>> Start Provided information

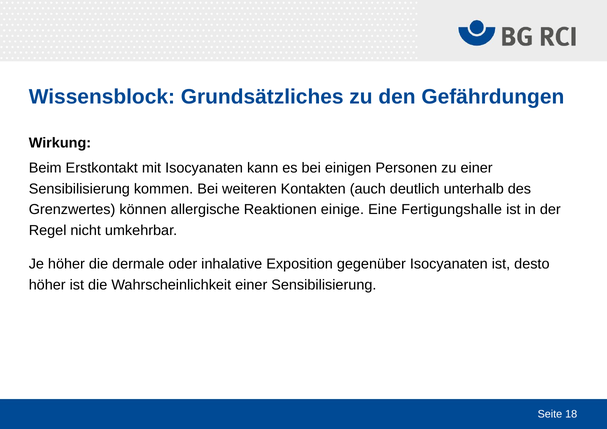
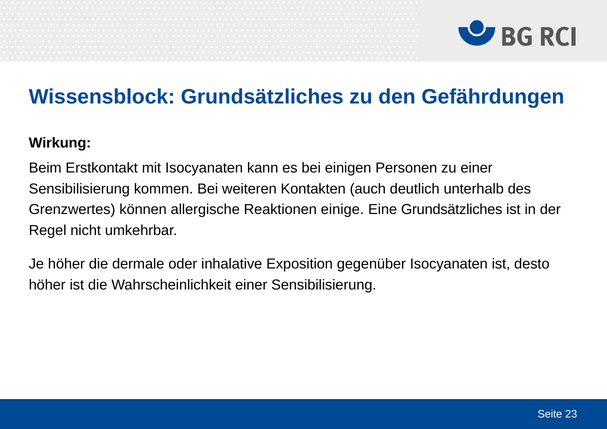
Eine Fertigungshalle: Fertigungshalle -> Grundsätzliches
18: 18 -> 23
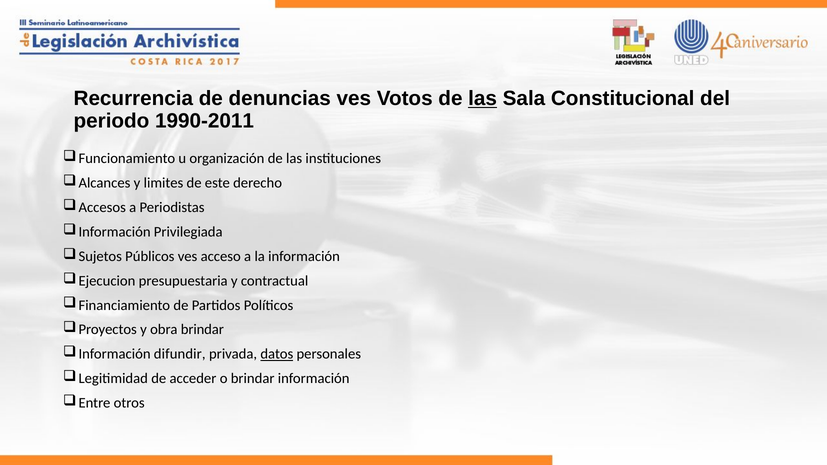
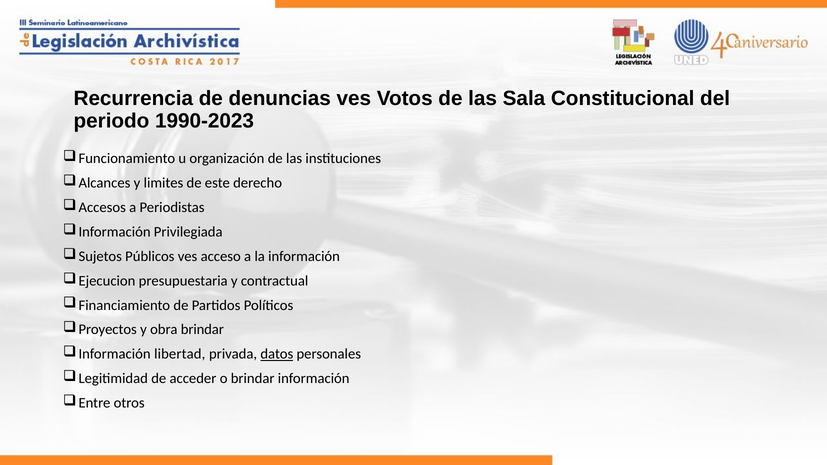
las at (483, 99) underline: present -> none
1990-2011: 1990-2011 -> 1990-2023
difundir: difundir -> libertad
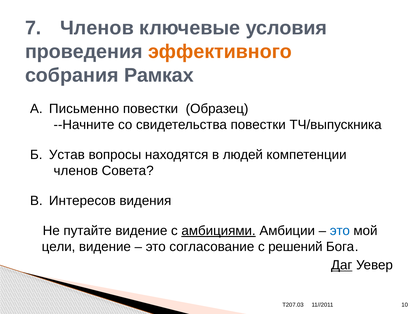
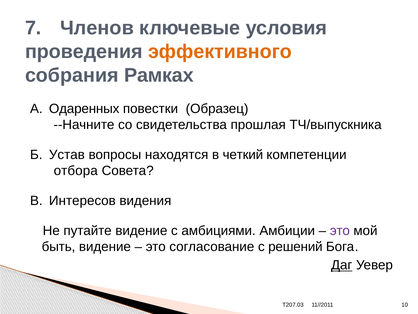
Письменно: Письменно -> Одаренных
свидетельства повестки: повестки -> прошлая
людей: людей -> четкий
членов at (76, 171): членов -> отбора
амбициями underline: present -> none
это at (340, 230) colour: blue -> purple
цели: цели -> быть
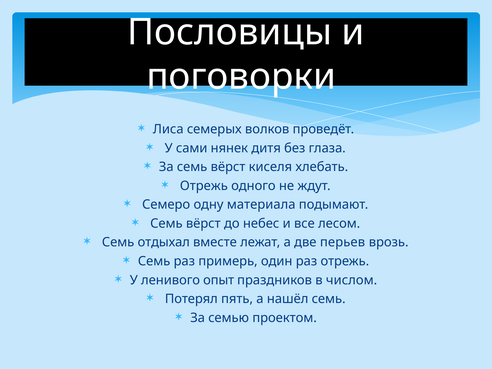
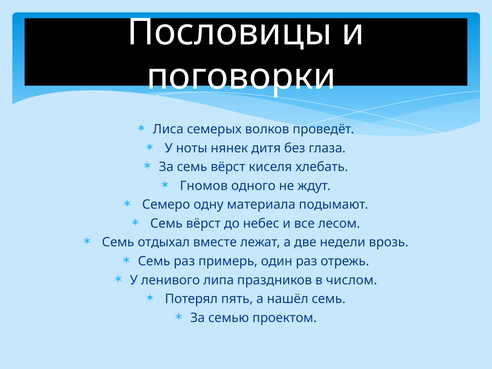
сами: сами -> ноты
Отрежь at (204, 186): Отрежь -> Гномов
перьев: перьев -> недели
опыт: опыт -> липа
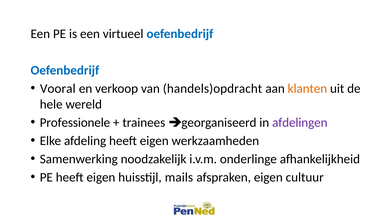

>> End Provided information

• [What the task asks]: Pull out every line from the one containing "las at (483, 99) underline: present -> none" through the end of the entries, both ends included, and repeat each line unchanged. Leave the pictures out.

• [Worked solution]:
las at (483, 99) underline: present -> none
1990-2011: 1990-2011 -> 1990-2023
difundir: difundir -> libertad
Письменно: Письменно -> Одаренных
свидетельства повестки: повестки -> прошлая
людей: людей -> четкий
членов at (76, 171): членов -> отбора
амбициями underline: present -> none
это at (340, 230) colour: blue -> purple
цели: цели -> быть
сами: сами -> ноты
Отрежь at (204, 186): Отрежь -> Гномов
перьев: перьев -> недели
опыт: опыт -> липа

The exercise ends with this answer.